La Juive d'Alger, 1862.
Silvered, gilded and enameled bronze proof on a gilded bronze pedestal.
Signed and dated on the mantle band.
46 x 34 x 19 cm.
One flower is missing.
Provenance:
London, Sotheby's, November 29, 1991, n°130.
London, Christie's, March 17, 1994, no. 242.
Bibliography:
Charles Cordier, l'Autre et l'Ailleurs, by C. Barthe, L.de Margerie, E.Papet, M.Vigli, Éditions de la Martinière, Paris, 2004, illustrated under no. 339, p.185.
Jewish women in Algiers were more accessible models for artists than Muslim women at the time of the Conquest. Cordier's ethnographic sculptures are accompanied by another of the artist's innovative proposals: polychromy, which contrasts with the traditional whiteness of the marbles exhibited at the Salon.

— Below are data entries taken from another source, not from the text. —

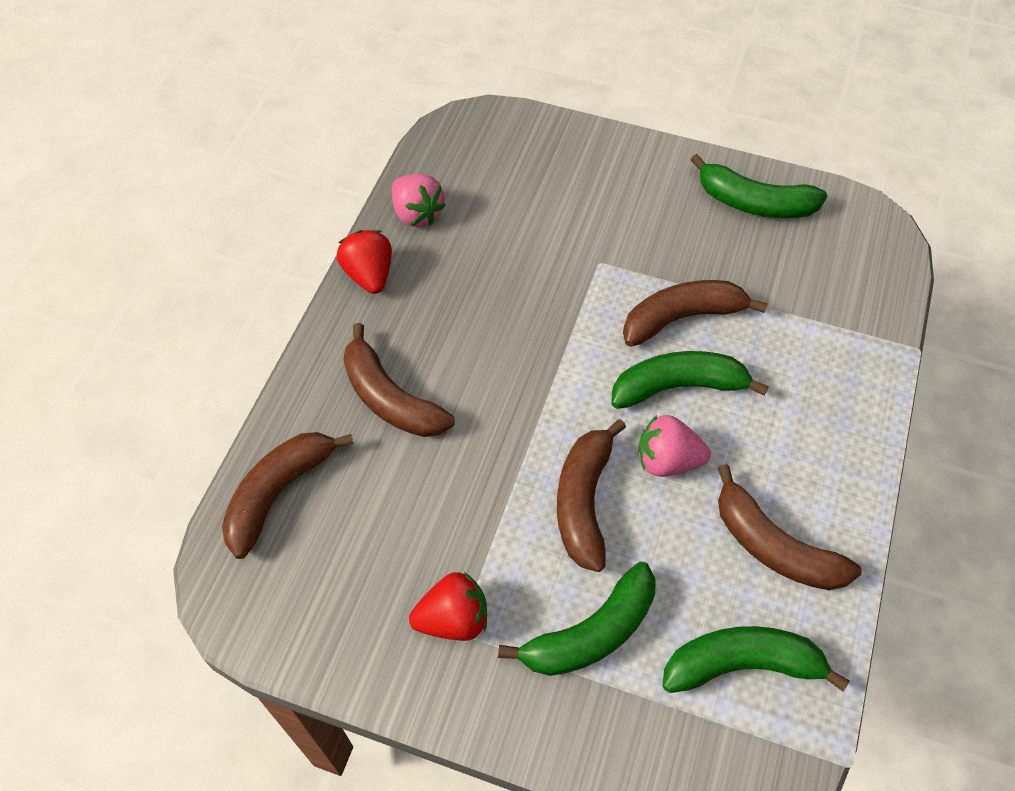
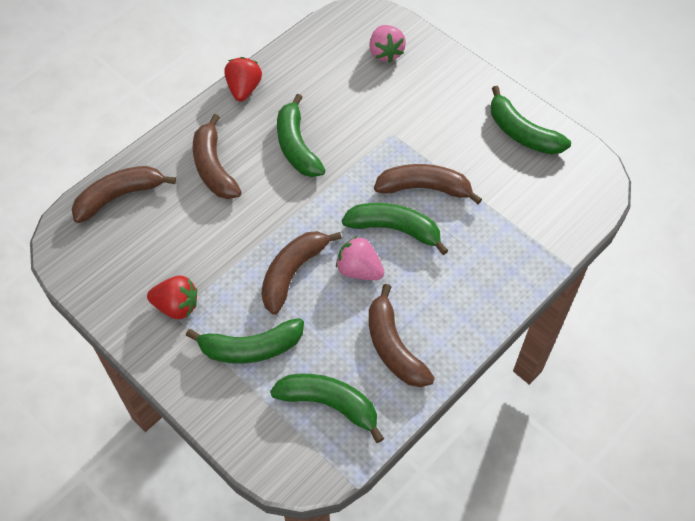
camera: 25 degrees right, 0 degrees up
pink strawberry [392,174,446,227] -> pink strawberry moved to [369,25,406,63]
none -> green banana [277,94,325,177]

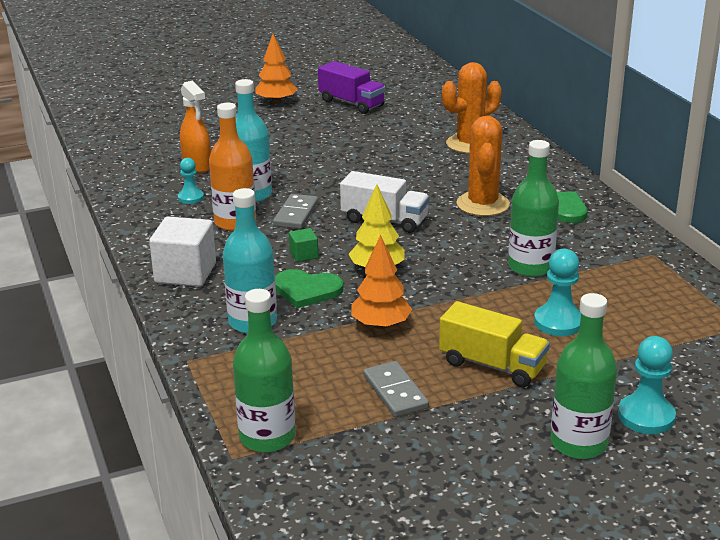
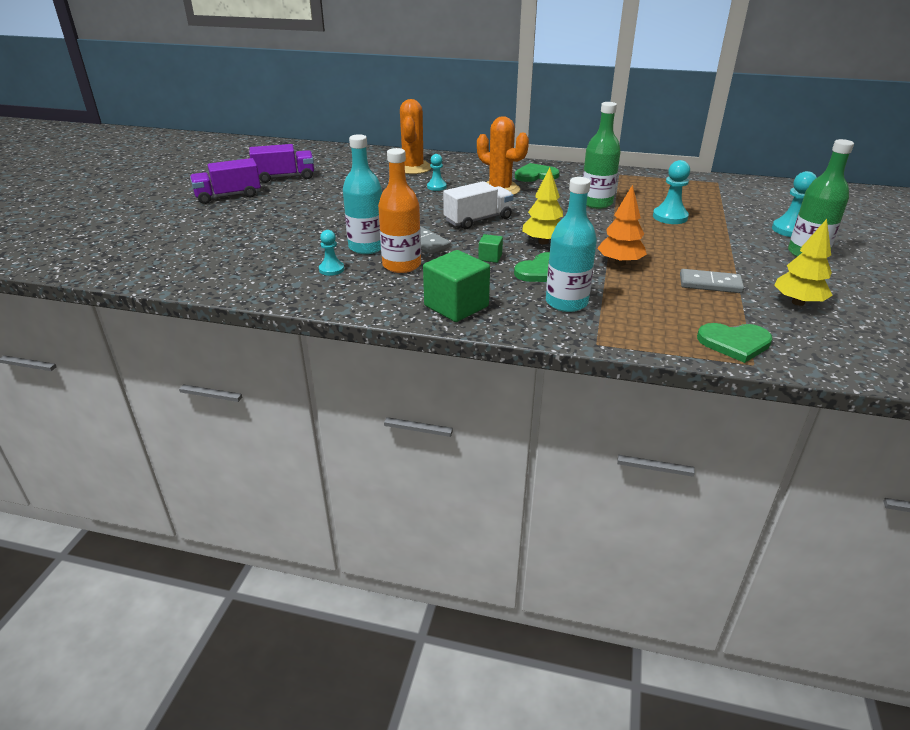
camera: 55 degrees left, 5 degrees up
white cube [149,217,216,287] -> green cube [423,250,490,322]
orange spray bottle [180,81,211,173] -> none
green bottle [233,289,296,452] -> green heart [697,323,772,363]
orange tree [255,34,297,104] -> purple truck [190,158,261,204]
yellow truck [439,301,550,387] -> none
none -> turquoise pawn [427,154,447,191]
none -> yellow tree [774,219,833,306]

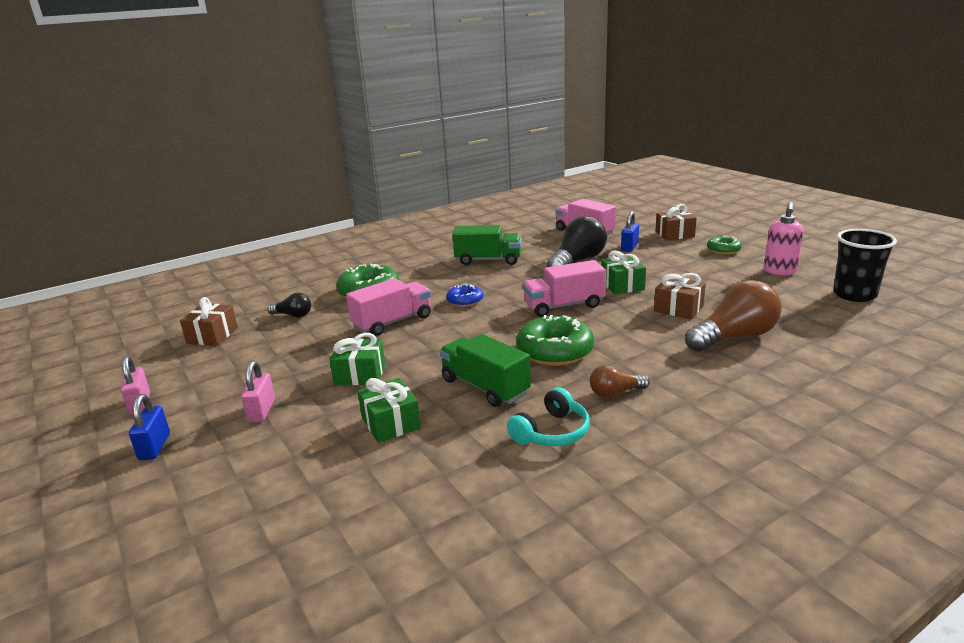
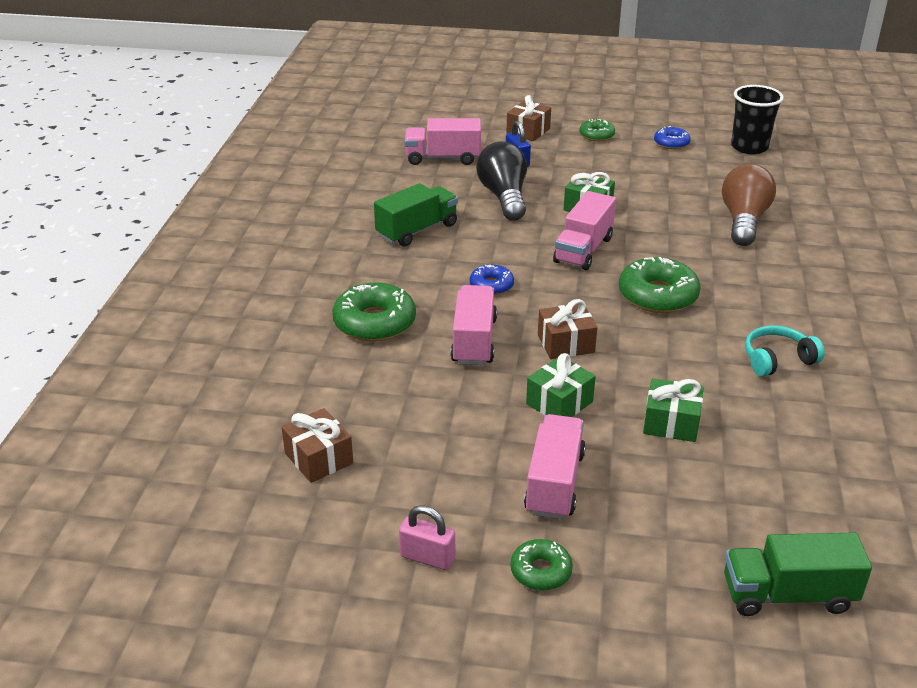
camera: 50 degrees left, 10 degrees up
blue padlock [129,394,170,460] -> green donut [511,539,573,591]
pink padlock [241,361,275,422] -> pink truck [524,414,586,519]
black light bulb [267,293,311,318] -> none
green truck [439,334,531,407] -> green truck moved to [724,532,872,616]
turquoise headphones [507,387,590,446] -> turquoise headphones turned 105 degrees counterclockwise [745,325,825,377]
brown light bulb [590,365,650,398] -> none
brown gift [654,273,706,319] -> brown gift moved to [538,299,597,359]
pink soap dispenser [764,202,804,275] -> blue donut [654,126,691,149]

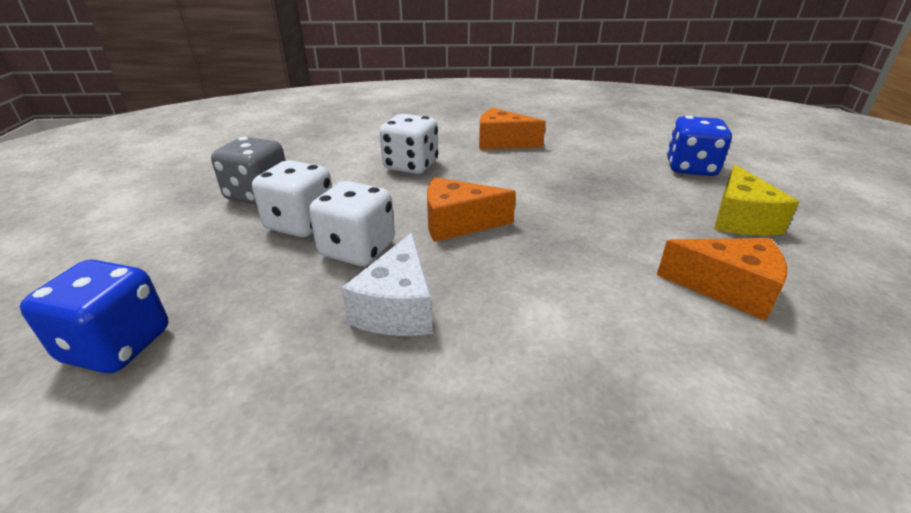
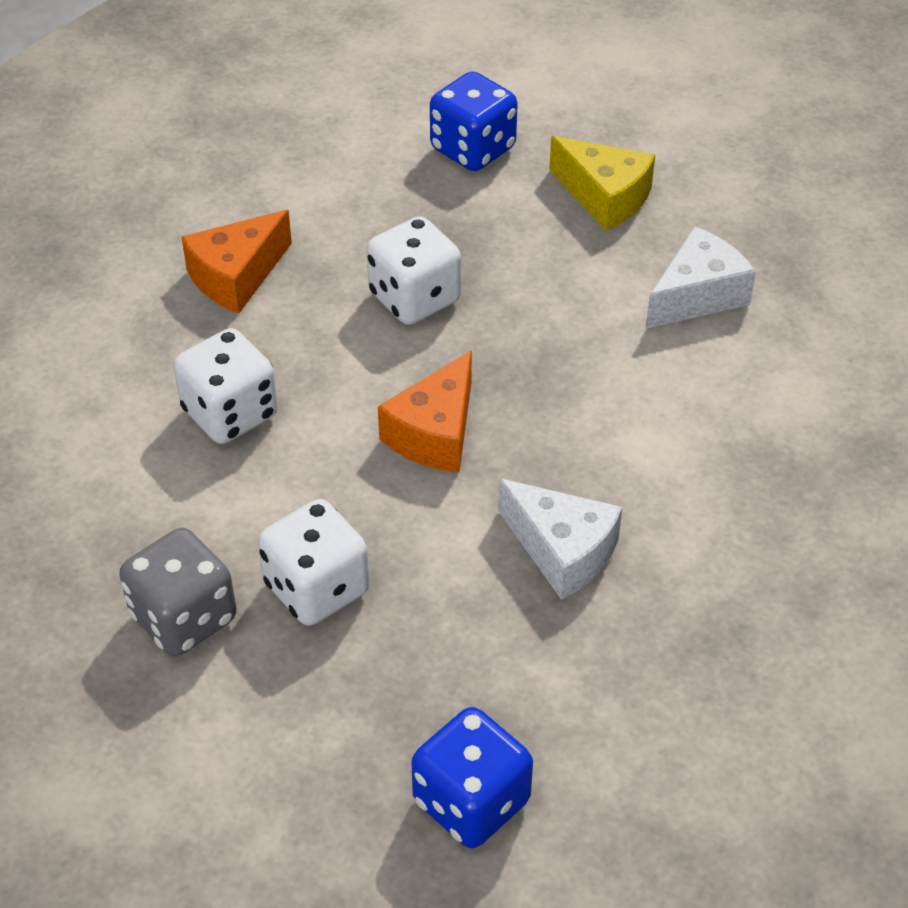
camera: 60 degrees left, 15 degrees up
white dice [309,181,395,266] -> white dice moved to [366,216,461,325]
orange cheese [657,238,787,321] -> white cheese [646,226,756,329]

In France and Germany, archaeologists at the beginning of the 19th century had just rediscovered the almost erased polychromy of ancient architecture and sculpture.
The "Juive d'Alger" came in a wide range of rich materials: silver and gilded bronze, marble, onyx, porphyry, enamels and precious stones. The opulent Second Empire, with its sumptuous interiors, adopted Cordier's brilliant, precious art.